:: GIVEN REQUEST ::
Convert the records, from the line containing "collection date: 1889-02-08" through the end of the records, into a numbered list with each line as one item and any blank lines left out.

:: DATA ROWS ::
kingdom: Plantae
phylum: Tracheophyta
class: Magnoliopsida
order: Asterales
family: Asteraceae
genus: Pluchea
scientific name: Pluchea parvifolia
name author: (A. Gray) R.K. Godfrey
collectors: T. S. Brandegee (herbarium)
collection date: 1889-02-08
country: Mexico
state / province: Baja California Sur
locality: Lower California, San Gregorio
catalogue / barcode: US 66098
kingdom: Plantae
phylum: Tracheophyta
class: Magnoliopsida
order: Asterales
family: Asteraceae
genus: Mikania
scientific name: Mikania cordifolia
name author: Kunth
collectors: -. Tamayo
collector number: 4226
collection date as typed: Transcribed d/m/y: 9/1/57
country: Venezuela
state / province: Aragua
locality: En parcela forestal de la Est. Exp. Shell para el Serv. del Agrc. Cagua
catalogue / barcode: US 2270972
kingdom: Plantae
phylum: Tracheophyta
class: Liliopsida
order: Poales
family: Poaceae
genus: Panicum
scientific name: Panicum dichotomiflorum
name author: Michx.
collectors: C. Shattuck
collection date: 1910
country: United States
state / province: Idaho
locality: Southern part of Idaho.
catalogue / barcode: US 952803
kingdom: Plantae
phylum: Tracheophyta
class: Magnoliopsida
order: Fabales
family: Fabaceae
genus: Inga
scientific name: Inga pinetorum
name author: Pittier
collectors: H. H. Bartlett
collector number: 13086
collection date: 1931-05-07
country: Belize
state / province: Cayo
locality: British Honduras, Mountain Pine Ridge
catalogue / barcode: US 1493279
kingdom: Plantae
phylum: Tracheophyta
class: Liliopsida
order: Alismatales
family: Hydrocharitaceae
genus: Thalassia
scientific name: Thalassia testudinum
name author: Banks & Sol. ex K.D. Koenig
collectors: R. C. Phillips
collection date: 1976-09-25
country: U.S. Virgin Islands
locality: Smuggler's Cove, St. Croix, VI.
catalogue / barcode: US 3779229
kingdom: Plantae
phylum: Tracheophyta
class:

:: REPLY TO THE EXERCISE ::
1. collection date: 1889-02-08
2. country: Mexico
3. state / province: Baja California Sur
4. locality: Lower California, San Gregorio
5. catalogue / barcode: US 66098
6. kingdom: Plantae
7. phylum: Tracheophyta
8. class: Magnoliopsida
9. order: Asterales
10. family: Asteraceae
11. genus: Mikania
12. scientific name: Mikania cordifolia
13. name author: Kunth
14. collectors: -. Tamayo
15. collector number: 4226
16. collection date as typed: Transcribed d/m/y: 9/1/57
17. country: Venezuela
18. state / province: Aragua
19. locality: En parcela forestal de la Est. Exp. Shell para el Serv. del Agrc. Cagua
20. catalogue / barcode: US 2270972
21. kingdom: Plantae
22. phylum: Tracheophyta
23. class: Liliopsida
24. order: Poales
25. family: Poaceae
26. genus: Panicum
27. scientific name: Panicum dichotomiflorum
28. name author: Michx.
29. collectors: C. Shattuck
30. collection date: 1910
31. country: United States
32. state / province: Idaho
33. locality: Southern part of Idaho.
34. catalogue / barcode: US 952803
35. kingdom: Plantae
36. phylum: Tracheophyta
37. class: Magnoliopsida
38. order: Fabales
39. family: Fabaceae
40. genus: Inga
41. scientific name: Inga pinetorum
42. name author: Pittier
43. collectors: H. H. Bartlett
44. collector number: 13086
45. collection date: 1931-05-07
46. country: Belize
47. state / province: Cayo
48. locality: British Honduras, Mountain Pine Ridge
49. catalogue / barcode: US 1493279
50. kingdom: Plantae
51. phylum: Tracheophyta
52. class: Liliopsida
53. order: Alismatales
54. family: Hydrocharitaceae
55. genus: Thalassia
56. scientific name: Thalassia testudinum
57. name author: Banks & Sol. ex K.D. Koenig
58. collectors: R. C. Phillips
59. collection date: 1976-09-25
60. country: U.S. Virgin Islands
61. locality: Smuggler's Cove, St. Croix, VI.
62. catalogue / barcode: US 3779229
63. kingdom: Plantae
64. phylum: Tracheophyta
65. class:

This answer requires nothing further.